Tina Havelock Stevens is an artist who explores the ambiguities of human nature using moving image, photography, sound, improvisational performance, and mixed media. Her works animate an experience of the world that is attuned to the rhythm and movement of the structures and environments that we inhabit and traverse, and our consequent emotional responses. They offer the experience of suspended time, holding our attention to passing moments – mostly encountered. She is known for immersive and transcendent audio-visual installations, often using a drum kit as a spontaneous compositional conduit for historical and personal narratives, environments, and atmospheres.
‘Keeper of Time’ sonically measures the archival.

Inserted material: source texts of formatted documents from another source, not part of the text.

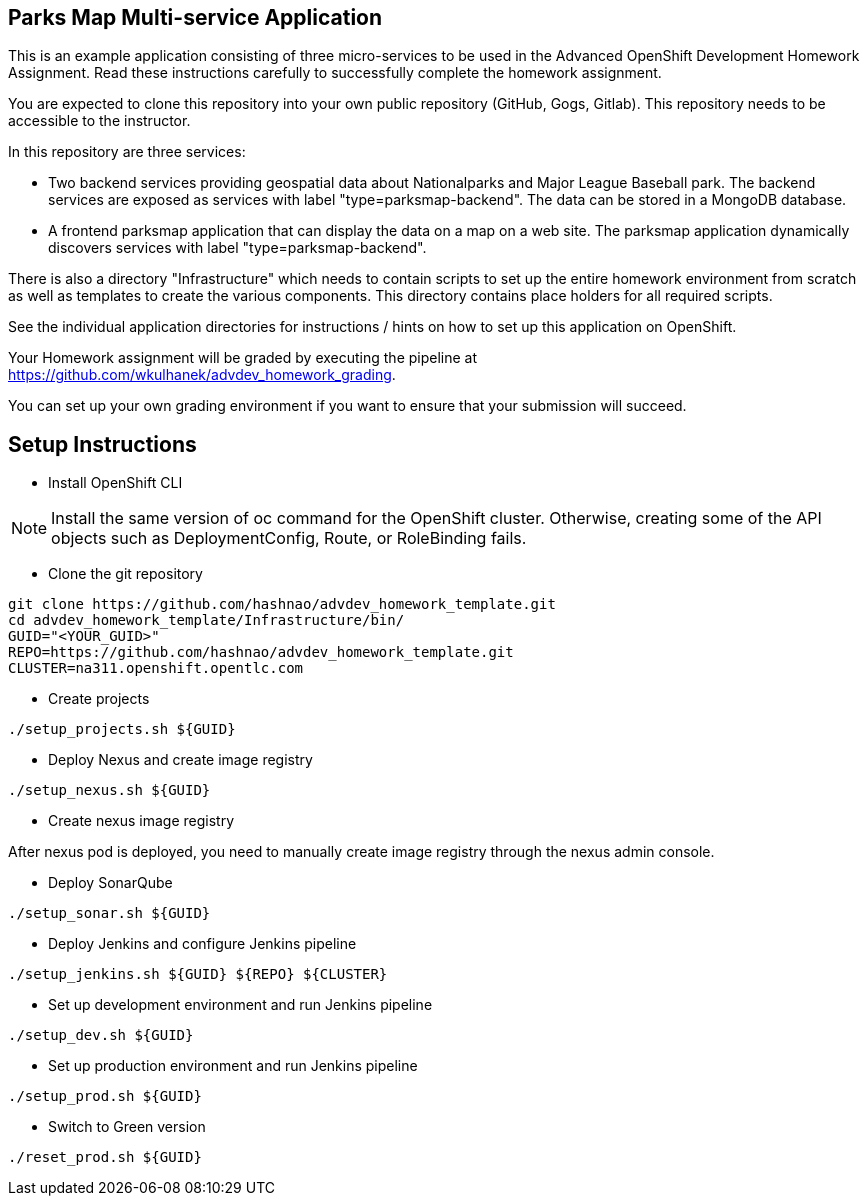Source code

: == Parks Map Multi-service Application

This is an example application consisting of three micro-services to be used in the Advanced OpenShift Development Homework Assignment. Read these instructions carefully to successfully complete the homework assignment.

You are expected to clone this repository into your own public repository (GitHub, Gogs, Gitlab). This repository needs to be accessible to the instructor.

In this repository are three services:

* Two backend services providing geospatial data about Nationalparks and Major League Baseball park. The backend services are exposed as services with label "type=parksmap-backend". The data can be stored in a MongoDB database.
* A frontend parksmap application that can display the data on a map on a web site. The parksmap application dynamically discovers services with label "type=parksmap-backend".

There is also a directory "Infrastructure" which needs to contain scripts to set up the entire homework environment from scratch as well as templates to create the various components. This directory contains place holders for all required scripts.

See the individual application directories for instructions / hints on how to set up this application on OpenShift.

Your Homework assignment will be graded by executing the pipeline at https://github.com/wkulhanek/advdev_homework_grading.

You can set up your own grading environment if you want to ensure that your submission will succeed.

== Setup Instructions

* Install OpenShift CLI

NOTE: Install the same version of oc command for the OpenShift cluster. Otherwise, creating some of the API objects such as DeploymentConfig, Route, or RoleBinding fails.

* Clone the git repository
```
git clone https://github.com/hashnao/advdev_homework_template.git
cd advdev_homework_template/Infrastructure/bin/
GUID="<YOUR_GUID>"
REPO=https://github.com/hashnao/advdev_homework_template.git
CLUSTER=na311.openshift.opentlc.com
```

* Create projects
```
./setup_projects.sh ${GUID}
```

* Deploy Nexus and create image registry
```
./setup_nexus.sh ${GUID}
```

* Create nexus image registry

After nexus pod is deployed, you need to manually create image registry through the nexus admin console.

* Deploy SonarQube
```
./setup_sonar.sh ${GUID}
```

* Deploy Jenkins and configure Jenkins pipeline
```
./setup_jenkins.sh ${GUID} ${REPO} ${CLUSTER}
```

* Set up development environment and run Jenkins pipeline
```
./setup_dev.sh ${GUID}
```

* Set up production environment and run Jenkins pipeline
```
./setup_prod.sh ${GUID}
```

* Switch to Green version
```
./reset_prod.sh ${GUID}
```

It embraces time travel, the connection to nature and ourselves, touches on the mysteries of DNA and the idea of ‘posthumous collaboration’. The works fuse photography, video installation, text and sound and keep time as the past breathes rhythm into the future.
The artist states: “I found a book of postcards when sorting the family home and worked out that they belonged to my Grandfathers mother and grandmother from the first decade of the last century. Inside, I found a carefully arranged album with landscapes from the past and no one left to answer my questions. There’s much beyond the frame. Rather than spontaneously compose and drum the image – something I often do with moving image and/or place – I decided to paint an abstract line which is based on a VU meter. A voluminous meter. The sort of thing you might find on a piece of audio recording equipment. A tool of vision replicating the ears which indicates loudness, energy and intensity. A way to see how something hears perhaps, in this case, an emotional gauge.”
Tina will also be re-staging an installation by Tina from the inaugural show at Bundanon Museum. The work draws on Malcolm Arnold’s original orchestral music for Robert Helpmann’s Elektra ballet performed at Covent Garden, London, in 1963 through a striking video portrait. The Elektra program’s 1960s design, the bold colours of Arthur Boyd’s set, and the dance reviewer Richard Buckle’s description – “it opens with drums and brass in a burst of boiling rage” – come together to re-construct the drama of the Elektra tragedy. As stated by the Bundanon Trust: “Havelock Stevens’ no stranger to the task of ‘taking up male’ space and re-inhabits the wrath of the Furies in her performance.”